=== EXERCISE ===
Copy out, unchanged, every line starting with the line that contains "## Prerequisites" and going on through the line that contains "[Hands-On Machine Learning", both of those lines included.

=== DATA FOR THIS EXERCISE ===
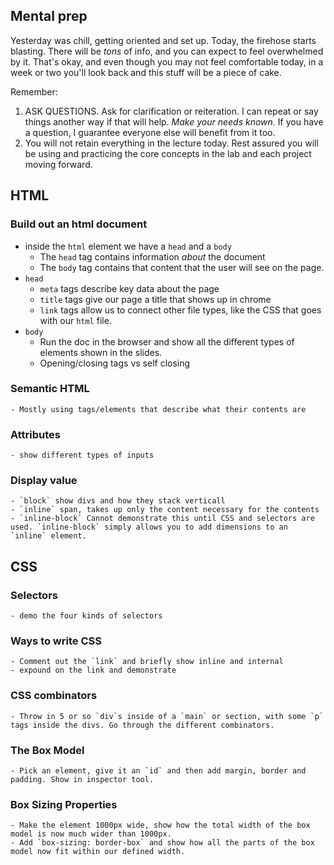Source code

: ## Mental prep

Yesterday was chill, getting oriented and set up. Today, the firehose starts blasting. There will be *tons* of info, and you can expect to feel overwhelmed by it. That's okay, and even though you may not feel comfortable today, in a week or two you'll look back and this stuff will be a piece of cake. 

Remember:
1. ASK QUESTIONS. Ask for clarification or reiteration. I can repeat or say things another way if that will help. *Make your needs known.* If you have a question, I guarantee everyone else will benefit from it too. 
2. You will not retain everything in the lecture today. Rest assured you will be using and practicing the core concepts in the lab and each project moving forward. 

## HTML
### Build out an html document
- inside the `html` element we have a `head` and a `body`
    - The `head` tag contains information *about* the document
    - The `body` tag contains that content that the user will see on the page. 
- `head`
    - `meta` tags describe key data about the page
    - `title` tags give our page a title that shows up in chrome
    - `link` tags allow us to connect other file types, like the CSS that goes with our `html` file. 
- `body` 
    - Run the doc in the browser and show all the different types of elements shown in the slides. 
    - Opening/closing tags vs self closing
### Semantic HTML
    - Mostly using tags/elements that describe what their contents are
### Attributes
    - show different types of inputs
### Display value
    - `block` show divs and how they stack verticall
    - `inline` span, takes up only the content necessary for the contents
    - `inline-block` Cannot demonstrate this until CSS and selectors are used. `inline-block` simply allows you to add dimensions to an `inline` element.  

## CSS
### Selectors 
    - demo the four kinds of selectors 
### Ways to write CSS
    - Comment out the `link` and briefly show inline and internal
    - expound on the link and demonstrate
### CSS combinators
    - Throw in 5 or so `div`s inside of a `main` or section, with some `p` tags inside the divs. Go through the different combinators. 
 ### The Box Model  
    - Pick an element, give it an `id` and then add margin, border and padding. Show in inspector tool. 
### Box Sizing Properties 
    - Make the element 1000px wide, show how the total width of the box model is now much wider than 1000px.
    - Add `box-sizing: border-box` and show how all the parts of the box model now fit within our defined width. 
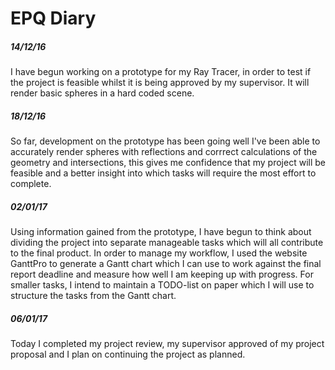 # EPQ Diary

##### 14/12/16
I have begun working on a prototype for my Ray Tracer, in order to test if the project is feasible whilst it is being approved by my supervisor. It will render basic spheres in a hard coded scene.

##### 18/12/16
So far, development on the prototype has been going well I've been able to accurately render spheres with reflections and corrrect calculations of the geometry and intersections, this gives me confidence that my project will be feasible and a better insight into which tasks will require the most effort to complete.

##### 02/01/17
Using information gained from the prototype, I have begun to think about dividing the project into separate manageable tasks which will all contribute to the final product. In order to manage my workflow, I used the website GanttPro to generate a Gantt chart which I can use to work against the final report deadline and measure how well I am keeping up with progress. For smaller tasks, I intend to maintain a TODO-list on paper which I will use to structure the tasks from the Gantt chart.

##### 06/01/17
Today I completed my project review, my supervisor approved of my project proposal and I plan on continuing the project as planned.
==
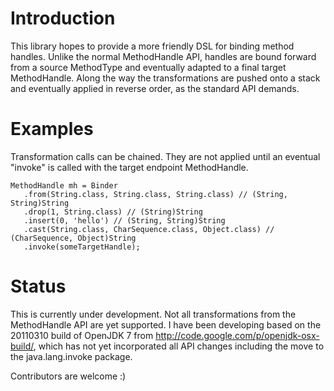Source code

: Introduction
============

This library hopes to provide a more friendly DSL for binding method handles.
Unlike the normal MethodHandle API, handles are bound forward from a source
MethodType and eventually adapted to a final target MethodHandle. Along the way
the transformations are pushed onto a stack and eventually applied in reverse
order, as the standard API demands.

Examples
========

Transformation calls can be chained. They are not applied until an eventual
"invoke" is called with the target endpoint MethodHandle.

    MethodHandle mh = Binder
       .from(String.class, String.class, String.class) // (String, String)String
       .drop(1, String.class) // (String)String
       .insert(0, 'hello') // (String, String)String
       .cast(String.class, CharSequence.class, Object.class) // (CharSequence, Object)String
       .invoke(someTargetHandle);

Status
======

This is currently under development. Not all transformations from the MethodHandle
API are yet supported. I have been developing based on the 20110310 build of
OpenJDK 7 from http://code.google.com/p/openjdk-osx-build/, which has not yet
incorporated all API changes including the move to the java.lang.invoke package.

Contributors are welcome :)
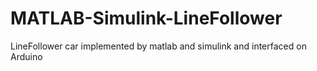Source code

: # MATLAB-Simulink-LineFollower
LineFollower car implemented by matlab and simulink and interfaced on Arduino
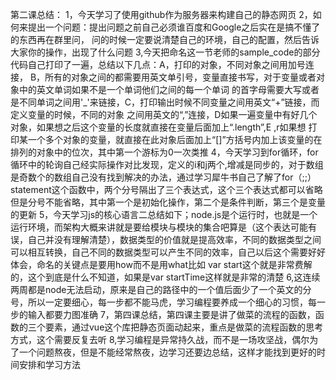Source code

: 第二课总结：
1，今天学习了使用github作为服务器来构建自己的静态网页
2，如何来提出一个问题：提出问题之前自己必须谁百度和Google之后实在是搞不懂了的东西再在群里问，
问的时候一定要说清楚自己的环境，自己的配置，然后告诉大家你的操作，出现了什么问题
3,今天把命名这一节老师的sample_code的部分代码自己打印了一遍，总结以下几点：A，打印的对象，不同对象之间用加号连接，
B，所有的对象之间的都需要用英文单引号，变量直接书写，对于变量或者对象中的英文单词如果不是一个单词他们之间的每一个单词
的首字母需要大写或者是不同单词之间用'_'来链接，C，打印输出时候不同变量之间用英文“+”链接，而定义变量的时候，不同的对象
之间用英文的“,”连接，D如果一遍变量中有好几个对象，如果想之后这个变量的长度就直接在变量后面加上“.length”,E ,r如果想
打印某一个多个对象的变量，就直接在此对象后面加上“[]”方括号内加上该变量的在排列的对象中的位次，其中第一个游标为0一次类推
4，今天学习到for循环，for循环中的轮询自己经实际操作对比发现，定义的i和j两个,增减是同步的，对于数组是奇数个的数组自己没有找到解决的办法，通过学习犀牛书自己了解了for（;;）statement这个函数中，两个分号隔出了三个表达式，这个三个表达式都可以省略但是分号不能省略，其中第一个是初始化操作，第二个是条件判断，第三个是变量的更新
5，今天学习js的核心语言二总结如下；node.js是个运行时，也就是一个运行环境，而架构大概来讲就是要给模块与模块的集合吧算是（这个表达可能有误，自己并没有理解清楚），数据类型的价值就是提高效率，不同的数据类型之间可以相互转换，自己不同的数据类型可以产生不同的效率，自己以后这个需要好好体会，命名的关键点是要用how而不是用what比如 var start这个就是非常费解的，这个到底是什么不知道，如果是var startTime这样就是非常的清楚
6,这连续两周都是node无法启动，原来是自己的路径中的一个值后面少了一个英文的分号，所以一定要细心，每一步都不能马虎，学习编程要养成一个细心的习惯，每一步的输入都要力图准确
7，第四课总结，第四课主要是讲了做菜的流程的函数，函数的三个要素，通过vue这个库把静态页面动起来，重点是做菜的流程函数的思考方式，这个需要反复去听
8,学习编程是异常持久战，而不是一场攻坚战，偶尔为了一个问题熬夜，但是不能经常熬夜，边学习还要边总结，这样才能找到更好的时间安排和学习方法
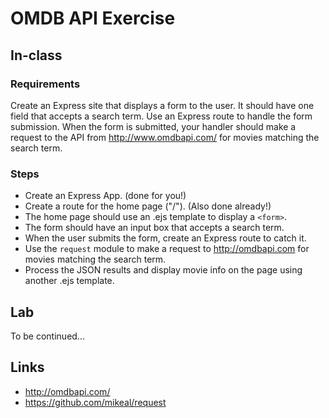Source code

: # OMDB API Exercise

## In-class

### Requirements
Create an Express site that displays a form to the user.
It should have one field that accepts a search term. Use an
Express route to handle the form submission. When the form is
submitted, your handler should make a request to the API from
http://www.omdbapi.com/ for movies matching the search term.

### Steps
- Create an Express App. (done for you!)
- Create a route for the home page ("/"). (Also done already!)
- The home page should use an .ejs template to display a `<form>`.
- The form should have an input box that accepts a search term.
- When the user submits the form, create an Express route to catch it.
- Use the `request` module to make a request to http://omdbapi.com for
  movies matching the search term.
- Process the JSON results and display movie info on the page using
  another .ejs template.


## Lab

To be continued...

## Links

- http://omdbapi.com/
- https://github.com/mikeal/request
--
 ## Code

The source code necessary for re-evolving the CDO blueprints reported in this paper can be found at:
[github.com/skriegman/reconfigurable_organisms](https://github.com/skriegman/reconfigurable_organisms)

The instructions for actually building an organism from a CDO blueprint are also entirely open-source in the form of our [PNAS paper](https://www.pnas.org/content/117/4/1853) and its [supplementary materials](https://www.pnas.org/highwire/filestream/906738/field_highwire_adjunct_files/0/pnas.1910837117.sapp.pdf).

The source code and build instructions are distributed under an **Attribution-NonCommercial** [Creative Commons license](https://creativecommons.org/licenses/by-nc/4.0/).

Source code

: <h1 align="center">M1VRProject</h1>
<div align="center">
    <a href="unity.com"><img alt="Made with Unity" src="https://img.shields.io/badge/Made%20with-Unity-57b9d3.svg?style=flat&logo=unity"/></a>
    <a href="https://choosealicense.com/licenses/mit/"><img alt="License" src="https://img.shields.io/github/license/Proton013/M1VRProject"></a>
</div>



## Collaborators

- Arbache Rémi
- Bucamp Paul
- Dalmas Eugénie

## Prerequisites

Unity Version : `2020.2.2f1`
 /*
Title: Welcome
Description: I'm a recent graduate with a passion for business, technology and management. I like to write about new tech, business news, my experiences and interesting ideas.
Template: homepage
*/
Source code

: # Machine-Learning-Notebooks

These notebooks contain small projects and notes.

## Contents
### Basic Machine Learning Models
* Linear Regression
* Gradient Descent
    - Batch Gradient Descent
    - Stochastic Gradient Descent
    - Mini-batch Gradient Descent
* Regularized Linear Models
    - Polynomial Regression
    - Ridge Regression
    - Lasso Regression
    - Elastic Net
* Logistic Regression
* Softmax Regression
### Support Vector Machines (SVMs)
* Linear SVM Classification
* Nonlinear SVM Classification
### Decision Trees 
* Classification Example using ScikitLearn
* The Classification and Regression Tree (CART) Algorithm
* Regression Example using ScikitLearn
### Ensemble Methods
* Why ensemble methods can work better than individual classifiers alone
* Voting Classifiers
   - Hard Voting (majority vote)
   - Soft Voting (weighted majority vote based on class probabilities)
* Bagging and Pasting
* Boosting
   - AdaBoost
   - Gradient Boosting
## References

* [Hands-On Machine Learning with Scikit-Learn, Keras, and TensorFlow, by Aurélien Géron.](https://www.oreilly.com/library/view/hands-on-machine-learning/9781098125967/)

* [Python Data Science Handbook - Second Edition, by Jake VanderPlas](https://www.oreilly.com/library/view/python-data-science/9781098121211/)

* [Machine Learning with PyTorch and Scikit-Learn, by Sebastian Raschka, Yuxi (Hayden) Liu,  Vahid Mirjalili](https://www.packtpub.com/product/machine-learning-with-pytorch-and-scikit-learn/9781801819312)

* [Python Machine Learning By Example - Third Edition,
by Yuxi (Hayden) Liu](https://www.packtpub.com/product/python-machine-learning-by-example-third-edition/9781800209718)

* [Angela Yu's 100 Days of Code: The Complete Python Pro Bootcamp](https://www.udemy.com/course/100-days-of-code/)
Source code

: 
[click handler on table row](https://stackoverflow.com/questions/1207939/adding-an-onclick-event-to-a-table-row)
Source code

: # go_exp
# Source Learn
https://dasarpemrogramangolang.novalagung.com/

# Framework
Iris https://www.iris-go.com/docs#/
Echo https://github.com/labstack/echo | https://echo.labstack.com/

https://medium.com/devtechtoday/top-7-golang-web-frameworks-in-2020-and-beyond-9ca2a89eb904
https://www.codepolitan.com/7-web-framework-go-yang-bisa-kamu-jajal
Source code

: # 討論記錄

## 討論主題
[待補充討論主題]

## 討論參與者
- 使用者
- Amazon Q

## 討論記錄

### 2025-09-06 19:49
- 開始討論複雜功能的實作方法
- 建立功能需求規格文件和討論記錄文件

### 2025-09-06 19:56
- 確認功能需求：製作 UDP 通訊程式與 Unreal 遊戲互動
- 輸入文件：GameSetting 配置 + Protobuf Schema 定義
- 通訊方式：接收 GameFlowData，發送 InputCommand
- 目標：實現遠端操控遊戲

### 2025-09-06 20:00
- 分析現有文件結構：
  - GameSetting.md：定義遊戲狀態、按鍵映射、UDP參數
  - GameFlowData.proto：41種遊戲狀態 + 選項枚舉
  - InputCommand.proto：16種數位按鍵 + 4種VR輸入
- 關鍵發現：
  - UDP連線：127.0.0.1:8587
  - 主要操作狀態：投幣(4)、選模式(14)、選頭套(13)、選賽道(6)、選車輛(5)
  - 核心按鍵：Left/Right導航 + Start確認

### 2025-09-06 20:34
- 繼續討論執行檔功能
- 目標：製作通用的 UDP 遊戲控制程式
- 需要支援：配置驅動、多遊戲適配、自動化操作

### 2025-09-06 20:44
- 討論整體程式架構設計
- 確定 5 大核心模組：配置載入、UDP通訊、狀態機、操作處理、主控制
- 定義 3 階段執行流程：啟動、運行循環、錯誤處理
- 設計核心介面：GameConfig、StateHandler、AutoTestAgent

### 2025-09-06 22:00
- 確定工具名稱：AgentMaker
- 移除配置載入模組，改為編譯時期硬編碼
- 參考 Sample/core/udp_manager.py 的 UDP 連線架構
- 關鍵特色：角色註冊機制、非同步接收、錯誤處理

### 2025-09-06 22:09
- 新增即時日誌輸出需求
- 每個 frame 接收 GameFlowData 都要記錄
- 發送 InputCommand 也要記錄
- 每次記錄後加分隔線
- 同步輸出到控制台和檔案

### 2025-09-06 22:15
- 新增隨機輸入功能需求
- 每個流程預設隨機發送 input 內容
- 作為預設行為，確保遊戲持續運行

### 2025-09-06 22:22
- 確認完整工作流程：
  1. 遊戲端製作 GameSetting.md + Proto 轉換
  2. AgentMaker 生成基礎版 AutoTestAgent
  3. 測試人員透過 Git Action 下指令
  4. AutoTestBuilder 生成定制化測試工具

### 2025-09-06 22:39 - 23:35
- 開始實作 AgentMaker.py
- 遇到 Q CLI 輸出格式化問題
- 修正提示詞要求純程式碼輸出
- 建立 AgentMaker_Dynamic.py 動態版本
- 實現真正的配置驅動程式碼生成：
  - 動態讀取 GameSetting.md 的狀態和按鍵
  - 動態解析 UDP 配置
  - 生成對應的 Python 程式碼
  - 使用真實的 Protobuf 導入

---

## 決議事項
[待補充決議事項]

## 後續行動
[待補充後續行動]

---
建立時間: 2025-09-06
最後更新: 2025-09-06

=== COMPLETED EXERCISE ===
## Prerequisites

Unity Version : `2020.2.2f1`
 /*
Title: Welcome
Description: I'm a recent graduate with a passion for business, technology and management. I like to write about new tech, business news, my experiences and interesting ideas.
Template: homepage
*/
Source code

: # Machine-Learning-Notebooks

These notebooks contain small projects and notes.

## Contents
### Basic Machine Learning Models
* Linear Regression
* Gradient Descent
    - Batch Gradient Descent
    - Stochastic Gradient Descent
    - Mini-batch Gradient Descent
* Regularized Linear Models
    - Polynomial Regression
    - Ridge Regression
    - Lasso Regression
    - Elastic Net
* Logistic Regression
* Softmax Regression
### Support Vector Machines (SVMs)
* Linear SVM Classification
* Nonlinear SVM Classification
### Decision Trees 
* Classification Example using ScikitLearn
* The Classification and Regression Tree (CART) Algorithm
* Regression Example using ScikitLearn
### Ensemble Methods
* Why ensemble methods can work better than individual classifiers alone
* Voting Classifiers
   - Hard Voting (majority vote)
   - Soft Voting (weighted majority vote based on class probabilities)
* Bagging and Pasting
* Boosting
   - AdaBoost
   - Gradient Boosting
## References

* [Hands-On Machine Learning with Scikit-Learn, Keras, and TensorFlow, by Aurélien Géron.](https://www.oreilly.com/library/view/hands-on-machine-learning/9781098125967/)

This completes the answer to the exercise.